>> start EXCERPT PROVIDED

And then that "Transactions2010020114:32.CSV" that I download from my creditcard supplier, or the "Account%20History.csv" that my stock-broker provides often includes several types of events in one table. In those cases, I need even more complex queries over the events, as every query needs to filter out specific events only.

When there are many events, thousands or more, things get slow. Or even impossible[4].

As with the dimensions of data, Spreadsheet software often shows that it isn't really designed for such a setup. It often lacks details or requires hacks and manual work. For example, when enriching data, you'll probably need complex IF(ISEMPTY(), 0, THEACTUALFORMULA) just to avoid pesky "#N/A" errors, which will trickle through everywhere. Or a hard-coded range (you will insert an A2:A1001, for certain) that now gives the wrong data because you just inserted event 1002.

Those limitations are there even if you don't set you sheets up Event Sourced, just that they are more annoying when you try to set it up flexible, future-proof and maintainable.

Demo!

The details, some best practices and more background can best be explained with an example. As demo, I prepared a Google Sheet, and shared it. (feel free to leave your comments in this sheet if you see improvements)

>> end EXCERPT PROVIDED
>> start EXCERPTED DATA

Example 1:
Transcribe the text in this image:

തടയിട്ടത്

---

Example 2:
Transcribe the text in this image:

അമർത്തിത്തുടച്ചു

>> end EXCERPTED DATA

> _REQUIREMENT 1_
According to the spreadsheet excerpt, what was prepared as the demo?
> _REQUIREMENT 2_
Repeat everything in the spreadsheet excerpt from "The details, some" down to "you see improvements)".

> _FINAL ANSWER 1_
A Google Sheet, which was shared.

> _FINAL ANSWER 2_
The details, some best practices and more background can best be explained with an example. As demo, I prepared a Google Sheet, and shared it. (feel free to leave your comments in this sheet if you see improvements)